[Difference listings]
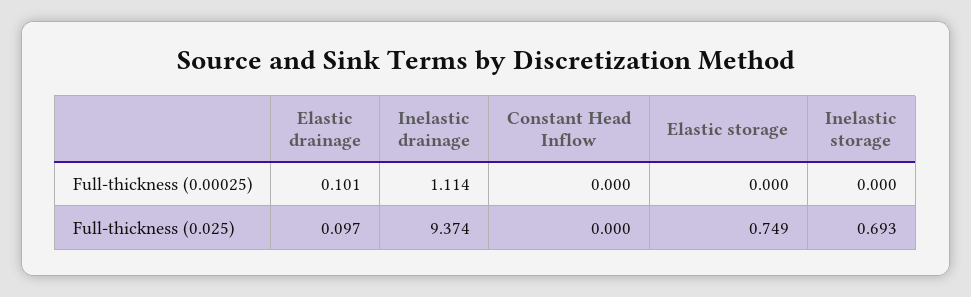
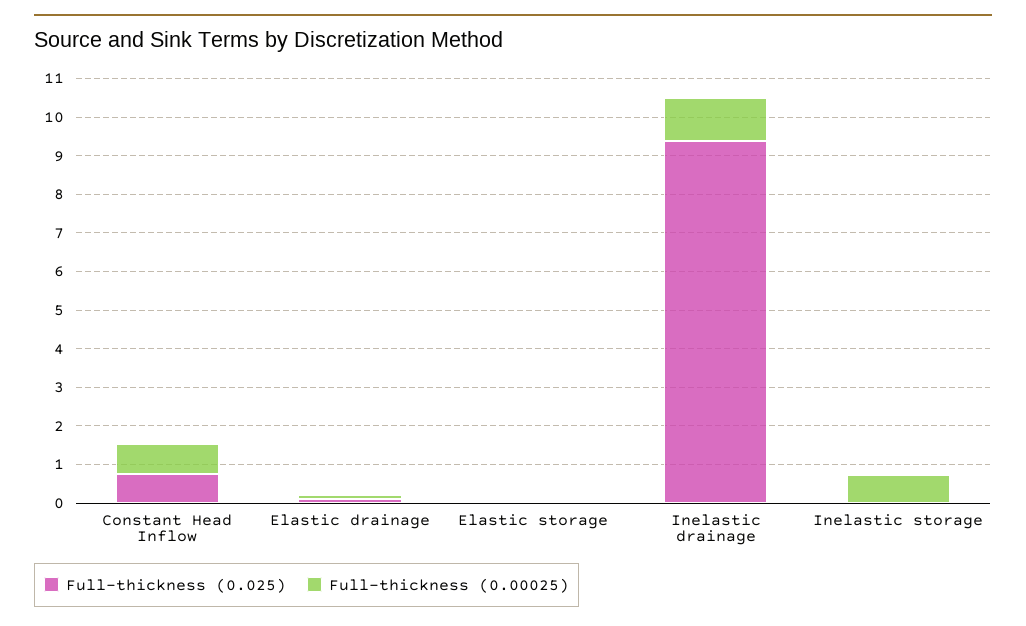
Full-thickness (0.00025), Constant Head Inflow: 0 -> 0.75
Full-thickness (0.00025), Inelastic storage: 0 -> 0.75
Full-thickness (0.025), Constant Head Inflow: 0 -> 0.75
Full-thickness (0.025), Elastic storage: 0.749 -> 0
Full-thickness (0.025), Inelastic storage: 0.693 -> 0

— What is required —
Each entry above should be printed exactly, and any picture in it left out.

— Written response —
Full-thickness (0.00025), Constant Head Inflow: 0 -> 0.75
Full-thickness (0.00025), Inelastic storage: 0 -> 0.75
Full-thickness (0.025), Constant Head Inflow: 0 -> 0.75
Full-thickness (0.025), Elastic storage: 0.749 -> 0
Full-thickness (0.025), Inelastic storage: 0.693 -> 0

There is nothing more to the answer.